### Source text
________
Commits related to this issue

Most upvoted comments

For files ending in .root.1, etc., I would have thought you’re out of the easy case and have to start using dicts. The error message would say that. Would that be a big imposition?

I hadn’t considered having different behavior for str/bytes than for pathlib.Path. Would that be more expected?

Also, on accepting an already open Python file-handle (loosely interpreted as anything with read and seek, like io.BytesIO), Uproot has never had this capability, but it would be possible. It would exclude parallel reading of baskets, but you get what you pay for. That could become a new Source subclass, but it’s beyond the scope of this issue.


Since there are no thumbs up on the previous proposal and two objections thereafter, how about the following:

  • No consideration for whether a .root substring is found.
  • If a str or bytes is passed, do the colon parsing as before (many people have said that they want it, though it can be a stumbling block, as in @matthewfeickert’s case that started this thread).
  • If a pathlib.Path is passed, do not do colon parsing, which is a good way of enforcing what you want in uproot4.open, but would be limiting in functions that need to open many file-tree combinations, such as uproot4.iterate, uproot4.concatenate, and uproot4.lazy.
  • Support the dict syntax, which also does not do colon parsing, since the key-value separation distinguishes between file path and object path. This is the most general way to express a file path and object path, particularly useful for expressing many flie-tree combinations, and its limit for uproot4.open is a length-1 dict.
  • All “file not found” errors explain the rules clearly with examples.

What does everybody think of this? Thumbs up or comment: thanks!

(I’ve actually been distracted by other work, so just getting back to this now.)

One difficulty with optimizing usability is that “what is natural” or “what a novice might try” is rather speculative. I would expect novices (including me, approaching a system I don’t know) to get tripped up by the requirement that the object path has to be expressed as absolute, i.e. that it must start with :/blah and not just :blah, even though it is always going to be evaluated relative to /. (This was confusing in the file URI scheme, for example.) I’m not of a strong opinion about this point, though, because I think the error message is where the wide array of users’ guesses as to how it works will get narrowed down to how it actually does work—assuming users read error messages. (Sometimes a problem, but not a deep one if they copy-paste the error message into the bug report for me to read.)
________
Records of scene-based questions and their answers:
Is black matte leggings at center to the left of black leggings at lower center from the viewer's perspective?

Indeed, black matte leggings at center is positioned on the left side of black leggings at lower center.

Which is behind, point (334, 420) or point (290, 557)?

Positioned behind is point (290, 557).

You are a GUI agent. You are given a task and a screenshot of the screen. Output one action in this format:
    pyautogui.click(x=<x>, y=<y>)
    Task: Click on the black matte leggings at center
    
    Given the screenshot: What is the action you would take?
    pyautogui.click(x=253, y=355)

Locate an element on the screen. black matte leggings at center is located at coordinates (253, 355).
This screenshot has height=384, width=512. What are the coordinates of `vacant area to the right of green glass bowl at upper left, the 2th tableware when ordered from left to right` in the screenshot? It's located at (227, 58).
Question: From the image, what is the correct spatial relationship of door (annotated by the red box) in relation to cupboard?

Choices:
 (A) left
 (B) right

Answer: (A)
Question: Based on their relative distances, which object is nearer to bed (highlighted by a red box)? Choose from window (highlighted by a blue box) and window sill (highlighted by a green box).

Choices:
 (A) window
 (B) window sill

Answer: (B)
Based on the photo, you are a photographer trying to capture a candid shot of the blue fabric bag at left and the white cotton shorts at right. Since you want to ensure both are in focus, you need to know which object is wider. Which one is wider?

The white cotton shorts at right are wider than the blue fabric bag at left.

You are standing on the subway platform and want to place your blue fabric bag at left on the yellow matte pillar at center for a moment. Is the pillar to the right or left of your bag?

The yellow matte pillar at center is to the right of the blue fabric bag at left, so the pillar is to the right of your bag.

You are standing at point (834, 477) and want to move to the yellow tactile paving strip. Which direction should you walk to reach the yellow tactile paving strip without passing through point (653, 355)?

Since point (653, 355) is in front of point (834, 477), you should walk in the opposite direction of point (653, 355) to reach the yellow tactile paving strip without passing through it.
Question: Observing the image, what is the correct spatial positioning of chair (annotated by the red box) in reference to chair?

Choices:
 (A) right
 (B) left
________
### What you need to do
1. In the records, change "pillar" to "column" in the lines from the line with "The yellow matte pillar at center is" to the line with "You are standing at", leaving everything else as it is, and give back only those lines.
2. Write the next part of the discussion of how Uproot should parse file paths and object paths, starting from the point where the text stops.
The text and the records are unrelated to each other.

### Task responses
1.
The yellow matte column at center is to the right of the blue fabric bag at left, so the column is to the right of your bag.

You are standing at point (834, 477) and want to move to the yellow tactile paving strip. Which direction should you walk to reach the yellow tactile paving strip without passing through point (653, 355)?

2.
The other difficulty with optimizing usability is that expectations among advanced users become necessities. I hadn’t known (I guessed right) that the colon syntax was an expected feature, and so losing it would be a stumbling block for users who expect it from ROOT.

But the thing that’s driving the dict syntax is neither of the above. It’s driven by the functions that access many file-object (actually, file-TTree) pairs. They need a way—not a convenient way but any way—to express combined filesystem + ROOT object paths for hundreds or thousands of files. If we could have used the colon syntax for that, then that would have been great. But some filesystem paths have colons in them. In principle, a directory name could end with a colon, which would get incorrectly identified as :/. So the many file-object functions need to have a backup syntax for when the string syntax isn’t expressive enough, and that’s what the dicts are. Only one other suggestion has been made that would be as unambiguous, but it’s pretty verbose and introduces more things to remember.

So novice users do not need to know about the dict syntax; it only comes up if they can’t express a group of filenames + object paths because the filenames have colons in them, and then it comes up as an error message because when they tried to do the naive thing, it couldn’t find the file.

I’m going to implement the last proposal I made. I considered not porting the dict syntax from the functions that need it (uproot4.iterate, uproot4.concatenate, uproot4.lazy) to the function that doesn’t really need it (uproot4.open, for which only a length-1 dict would be allowed) because the “file not found” error messages don’t know whether they’re from an attempt to open a single file or many files, and tracking that provenance through everything so that they can give context-dependent error messages doesn’t seem worthwhile. Making the same syntax apply to all functions equally, even if it’s not really needed for one of them, is simpler.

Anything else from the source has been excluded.